Ray Dalio is the founder of Bridgewater Associates. Bridgewater has done better for its investors than any other private hedge fund to date. While other funds were losing money like mad in the market crash in the first decade of the 2000s, Dalio landed his investors more than a 10％ return in the same time period. Disciplined decision making was and still is the core of Bridgewater, and is how they were able to pull this off.
Throughout the course of Dalio's career, he has taken note of each major decision he made, the result of the decision, and how to move forward from there. These notes or "principles" are where the book got its name. Take a step back and think of this. What type of person does it take to diligently note decisions being made over a lifetime? Picturing that person, you would get a solid perspective on Dalio and how he and Bridgewater operate.

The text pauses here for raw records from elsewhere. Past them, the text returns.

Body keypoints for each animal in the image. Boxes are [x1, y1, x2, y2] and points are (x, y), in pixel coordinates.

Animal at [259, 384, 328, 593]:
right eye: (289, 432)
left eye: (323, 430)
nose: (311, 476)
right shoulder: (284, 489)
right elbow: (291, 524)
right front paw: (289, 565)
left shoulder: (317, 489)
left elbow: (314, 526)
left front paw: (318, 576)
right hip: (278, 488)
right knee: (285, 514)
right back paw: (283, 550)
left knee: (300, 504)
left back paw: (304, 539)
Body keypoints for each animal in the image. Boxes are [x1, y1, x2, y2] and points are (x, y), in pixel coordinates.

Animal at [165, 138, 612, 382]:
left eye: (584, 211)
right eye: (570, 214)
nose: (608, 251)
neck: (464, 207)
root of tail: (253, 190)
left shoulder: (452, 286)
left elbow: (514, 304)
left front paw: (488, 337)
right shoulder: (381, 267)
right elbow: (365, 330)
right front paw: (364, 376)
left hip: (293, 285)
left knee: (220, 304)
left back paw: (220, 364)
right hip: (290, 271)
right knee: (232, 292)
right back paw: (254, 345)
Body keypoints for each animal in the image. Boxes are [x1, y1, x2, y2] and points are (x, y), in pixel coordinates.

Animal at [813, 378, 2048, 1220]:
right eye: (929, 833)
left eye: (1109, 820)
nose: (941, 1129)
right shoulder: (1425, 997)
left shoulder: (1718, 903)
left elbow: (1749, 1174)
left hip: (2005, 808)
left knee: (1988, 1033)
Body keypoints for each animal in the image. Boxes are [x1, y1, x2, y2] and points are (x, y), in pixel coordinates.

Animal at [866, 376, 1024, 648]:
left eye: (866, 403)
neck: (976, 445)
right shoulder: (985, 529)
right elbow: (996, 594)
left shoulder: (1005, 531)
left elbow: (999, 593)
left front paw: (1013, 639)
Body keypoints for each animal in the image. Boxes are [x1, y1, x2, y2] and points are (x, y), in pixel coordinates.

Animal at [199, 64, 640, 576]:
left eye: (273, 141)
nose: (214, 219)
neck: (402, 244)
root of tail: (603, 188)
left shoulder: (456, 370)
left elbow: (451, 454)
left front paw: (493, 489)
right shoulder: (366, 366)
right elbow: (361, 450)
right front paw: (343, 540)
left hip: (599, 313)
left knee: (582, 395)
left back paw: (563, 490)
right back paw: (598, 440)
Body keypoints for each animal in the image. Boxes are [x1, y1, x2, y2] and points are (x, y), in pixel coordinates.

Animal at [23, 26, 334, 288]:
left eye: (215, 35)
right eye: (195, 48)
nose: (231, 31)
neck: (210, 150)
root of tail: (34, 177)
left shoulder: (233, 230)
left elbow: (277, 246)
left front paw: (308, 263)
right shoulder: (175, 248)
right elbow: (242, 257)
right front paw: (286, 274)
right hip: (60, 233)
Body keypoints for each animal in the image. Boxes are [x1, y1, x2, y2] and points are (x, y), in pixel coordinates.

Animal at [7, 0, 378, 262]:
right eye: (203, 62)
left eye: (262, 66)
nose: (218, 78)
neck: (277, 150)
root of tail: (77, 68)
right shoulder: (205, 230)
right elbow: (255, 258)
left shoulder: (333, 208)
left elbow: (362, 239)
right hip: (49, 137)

It's all about trying to make the most logical decision given the most information at the time given past experience. He has optimized his day to day practices to make this the forefront of everything he does. Life, career, and relationships are all engulfed in this concept.
In business, this comes in the form of using prior decisions and results to generate models for how to make decisions in the future. This makes what is normally a very emotional world of investments a more thoughtful, logical operation. Again, this was why they were able to have a positive return for investors during the real estate crash of 2008. Their models told them that people were taking out more credit than they could afford. While other companies were taking the "sure bet" money machine that was the real estate market, Bridgewater was putting money elsewhere to avoid the looming crisis.
I was surprised to find out that Bridgewater has what they call baseball cards for each employee that have "stats" of each person, what they are good at, what they test well in, what their personality type is, and how "believable" (explained below) a person is. These cards are used to get employees on the same page for example during a meeting. You sit down with a group you're not entirely familiar with, look at everyone's baseball cards and you know who you're working with from the outset. If a decision is to be made and folks are struggling to settle on a decision, those that are the most believable are left to make the decision.
Believability is a core concept Dalio brings up many times throughout the book. Those that are believable are those that have proven success through experience and or backing from the people around them. Believability has nothing to do with seniority or years of experience, rather purely those things that should lead to the person with the best experience and track record being given the right to make the decision.
Dalio suggests that we all should view ourselves as a machine that we are tasked with managing to complete a goal. That is, you need to take yourself out of your own body and "use" your abilities / relationships as if you were your own manager. I thought this was really interesting and wise. Too often we take the day to day as it comes. A lot of times we get caught into the flow of life and forget that we have goals we want to achieve, and that by "flowing" we aren't always (read rarely) headed in the best direction to achieve said goals. This is a nice challenge to take on.
Staying in Sync
You know those times when you have something you'd like to inform a co-worker about, but you think it might hurt their feelings, embarrass them, or even get them in trouble? This is a concept discussed as "getting in sync". Bridgewater strives for openness, honesty, and healthy debate / disagreement. They have taken this to such an extent that if it is found out that you are witholding info like this from someone, there may be negative consequences. Said a different way, if you leave a meeting and think that someone said something unproductive or wrong, if you don't inform them of that and someone finds out about it, you may be fired. This is where they get the "cultish" feel that people talk about. Whoof, this one makes me uncomfortable. I know this is valuable, but this fights my nature to avoid conflict and making someone feel bad at all cost. It's important to note that they are very open and clear to new employees about this. That if you don't agree or are not on board with this, you aren't fit for the company. It's easier when everyone is expecting it, but they do report that a healthy percentage of new hires still don't make it past 1.5 years because they simply can't get used to this practice. I can certainly see why. It would be an interesting environment, though, and I think we could all use to be a bit more open and honest with people as long as we have the right intentions in helping out our teams.
I wouldn't want my children spending too much time around him, but Dalio has some great career perspective and has a very proven track record. If you come from a Christian belief system, keep your eyes open as you read through this. Dalio is not yet a God fearing man, and this shows; so don't check your logical mind at the door and blindly listen to what's being said. That said, there's some gold in here. God has a way of giving out talents that blows my mind, and I love that.
Great content, but could've been half the size and gotten all same points across.